In 1944 and ’45, the top marginal tax rate was like 94% in this country on income over $200,000 a year. From ’46 to ’49 it fell from 86 to 82, then back up to 91% through 1963, when John Kennedy proposed his massive tax cut program. The top rate in 1963 of 91% fell to 77%, then to 70% through 1967. Kennedy leaves office, and it jumps back to 75, to 77, then down to 71 and 70 — and Reagan comes along, and it goes to 50 and then 28, and then you’ve got Clinton back in, jumps to 39.6%. Bush comes in, goes down to 35. This just spells this out. It illustrates it, and you can print this out and have it hand. Ronald Reagan was truly a hero — and, by the way, I want to point out to you that during those eight years when the top marginal rate fell from 70% to 20%, the bottom rate (just so you know, there are a whole bunch of rates here, but they calculate just the bottom rate and the top rate), throughout the Reagan years, the bottom rate actually fell from 14 to 11, and then with tax reform in ’86, by ’88 had gone back up to 15%.
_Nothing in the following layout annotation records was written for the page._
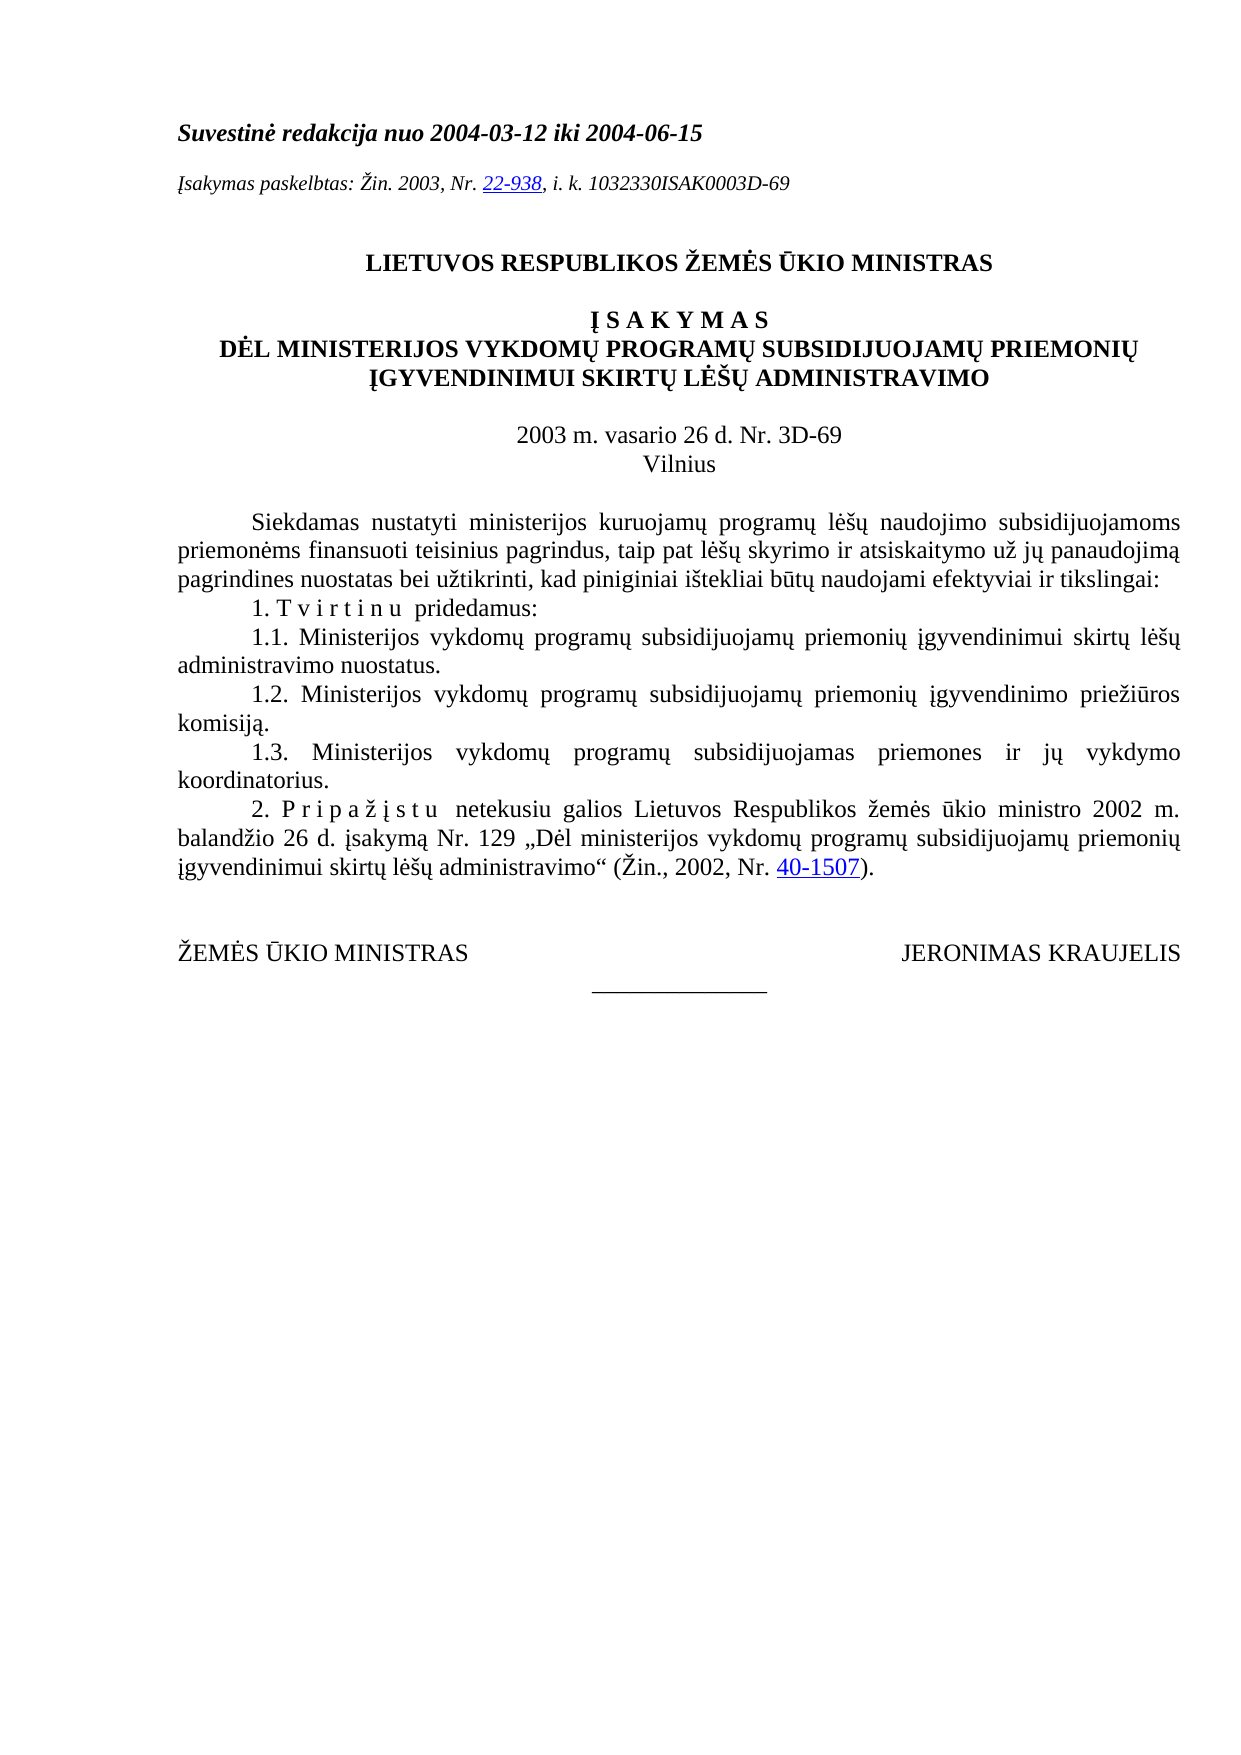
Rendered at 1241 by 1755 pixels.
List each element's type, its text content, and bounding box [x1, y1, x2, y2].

text Įsakymas paskelbtas: Žin. 2003, Nr. 22-938, i. k. 1032330ISAK0003D-69 [177, 171, 1181, 195]
text Suvestinė redakcija nuo 2004-03-12 iki 2004-06-15 [177, 118, 1181, 147]
text 1.3. Ministerijos vykdomų programų subsidijuojamas priemones ir jų vykdymo koordinatorius. [177, 737, 1181, 794]
text 1. Tvirtinu pridedamus: [177, 593, 1181, 622]
text Vilnius [177, 449, 1181, 478]
text 2003 m. vasario 26 d. Nr. 3D-69 [177, 420, 1181, 449]
text Siekdamas nustatyti ministerijos kuruojamų programų lėšų naudojimo subsidijuojamoms priemonėms finansuoti teisinius pagrindus, taip pat lėšų skyrimo ir atsiskaitymo už jų panaudojimą pagrindines nuostatas bei užtikrinti, kad piniginiai ištekliai būtų naudojami efektyviai ir tikslingai: [177, 507, 1181, 593]
text 2. Pripažįstu netekusiu galios Lietuvos Respublikos žemės ūkio ministro 2002 m. balandžio 26 d. įsakymą Nr. 129 „Dėl ministerijos vykdomų programų subsidijuojamų priemonių įgyvendinimui skirtų lėšų administravimo“ (Žin., 2002, Nr. 40-1507). [177, 794, 1181, 880]
text Į S A K Y M A S [177, 305, 1181, 334]
text LIETUVOS RESPUBLIKOS ŽEMĖS ŪKIO MINISTRAS [177, 248, 1181, 277]
text 1.2. Ministerijos vykdomų programų subsidijuojamų priemonių įgyvendinimo priežiūros komisiją. [177, 679, 1181, 737]
text DĖL MINISTERIJOS VYKDOMŲ PROGRAMŲ SUBSIDIJUOJAMŲ PRIEMONIŲ ĮGYVENDINIMUI SKIRTŲ LĖŠŲ ADMINISTRAVIMO [177, 334, 1181, 392]
text ______________ [177, 967, 1181, 995]
text ŽEMĖS ŪKIO MINISTRAS JERONIMAS KRAUJELIS [177, 938, 1181, 967]
text 1.1. Ministerijos vykdomų programų subsidijuojamų priemonių įgyvendinimui skirtų lėšų administravimo nuostatus. [177, 622, 1181, 679]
So every rate full during the Reagan years then held steady, and the income over which that income was paid increased as well because they factor in inflation and so forth. It really is a fascinating illustration of just what a hero Reagan was — and during those eight years, when that top marginal rate fell from 70 to 28, revenue to the treasury doubled, and during this period of time, the Democrats were talking just like they’re talking now, “Deficits as far as the eye can see!” The deficit was portrayed as a monster. It was horrible. Everybody from Sam Donaldson to Tom Brokaw to Walter Cronkite said, “We are running up the bill paying for a party our grandchildren are going to have to pay,” and so forth and so on. Then we had a balanced budget in 1994 with congressional — or ’95, I think it was — when the congressional Republicans took over the House of Representatives, but of course as we all know, the eighties was a boom time. It was a boom economy; the bottom didn’t fall out.
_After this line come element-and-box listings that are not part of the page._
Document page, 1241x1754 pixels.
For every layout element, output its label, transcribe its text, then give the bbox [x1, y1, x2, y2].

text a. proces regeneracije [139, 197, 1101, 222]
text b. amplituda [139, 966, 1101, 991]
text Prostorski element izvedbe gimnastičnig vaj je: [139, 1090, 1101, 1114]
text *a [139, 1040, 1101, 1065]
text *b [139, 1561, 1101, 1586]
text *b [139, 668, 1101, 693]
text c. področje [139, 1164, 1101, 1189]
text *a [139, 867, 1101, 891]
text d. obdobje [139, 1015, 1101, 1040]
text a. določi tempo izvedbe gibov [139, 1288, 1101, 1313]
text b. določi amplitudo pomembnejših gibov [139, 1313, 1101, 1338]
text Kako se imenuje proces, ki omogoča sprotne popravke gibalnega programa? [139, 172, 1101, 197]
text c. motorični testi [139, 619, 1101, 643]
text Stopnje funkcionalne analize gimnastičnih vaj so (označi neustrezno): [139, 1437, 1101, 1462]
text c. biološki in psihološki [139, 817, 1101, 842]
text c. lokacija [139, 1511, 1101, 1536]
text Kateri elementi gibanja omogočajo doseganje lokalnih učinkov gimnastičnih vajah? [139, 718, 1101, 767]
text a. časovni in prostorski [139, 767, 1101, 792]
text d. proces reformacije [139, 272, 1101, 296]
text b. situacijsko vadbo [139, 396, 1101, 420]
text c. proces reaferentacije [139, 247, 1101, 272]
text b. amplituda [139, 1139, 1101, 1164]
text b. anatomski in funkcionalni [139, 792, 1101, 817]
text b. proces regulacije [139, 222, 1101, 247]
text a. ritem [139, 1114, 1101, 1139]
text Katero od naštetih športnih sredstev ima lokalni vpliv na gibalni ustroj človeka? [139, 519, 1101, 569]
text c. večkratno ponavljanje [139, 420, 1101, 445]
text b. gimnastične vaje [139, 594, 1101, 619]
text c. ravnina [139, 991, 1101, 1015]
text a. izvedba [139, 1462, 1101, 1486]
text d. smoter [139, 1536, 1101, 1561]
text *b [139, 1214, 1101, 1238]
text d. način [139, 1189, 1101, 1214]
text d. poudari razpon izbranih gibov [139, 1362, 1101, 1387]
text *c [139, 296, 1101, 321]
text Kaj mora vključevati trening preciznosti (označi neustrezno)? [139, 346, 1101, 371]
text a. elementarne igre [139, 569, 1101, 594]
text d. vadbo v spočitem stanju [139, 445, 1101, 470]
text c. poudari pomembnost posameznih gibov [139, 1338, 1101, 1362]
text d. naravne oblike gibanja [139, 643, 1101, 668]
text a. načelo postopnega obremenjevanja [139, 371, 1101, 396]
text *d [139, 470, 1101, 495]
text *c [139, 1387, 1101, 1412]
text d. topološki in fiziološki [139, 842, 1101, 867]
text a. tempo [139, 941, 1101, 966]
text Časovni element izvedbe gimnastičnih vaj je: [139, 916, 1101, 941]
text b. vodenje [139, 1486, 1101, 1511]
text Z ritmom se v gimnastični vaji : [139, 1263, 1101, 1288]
The country didn’t go into recession with these dramatic tax cuts because revenue increased, just like revenue has increased with the Bush tax cuts, particularly the reduction of capital gains to 15%. People report income all day long at 15% and they’ll go out and try to earn it, but nobody is going to try to earn income when the tax rate on it is 70 or 77%! It’s not worth the trouble. It just isn’t worth the trouble. You tax yourself out of revenue. Lowering the rates made people more inclined to go ahead and report those dollars earned because 50% is paying a lot less than if you have to pay 77; 28 is a lot less than 50. In ten years — stop and think of this, folks — from 70% in 1980, and actually it was 70% from ’71 through ’80, and in ten years it goes down to 28, and look at what happened to all the revenue that started pouring into Washington, and this the Democrats cannot afford for people to actually believe. I mention all this because I really do think that we’re living in an era, potentially, where our tax rates are as low as they are going to be for the rest of our lives, particularly if the Democrats do win the White House in 2008.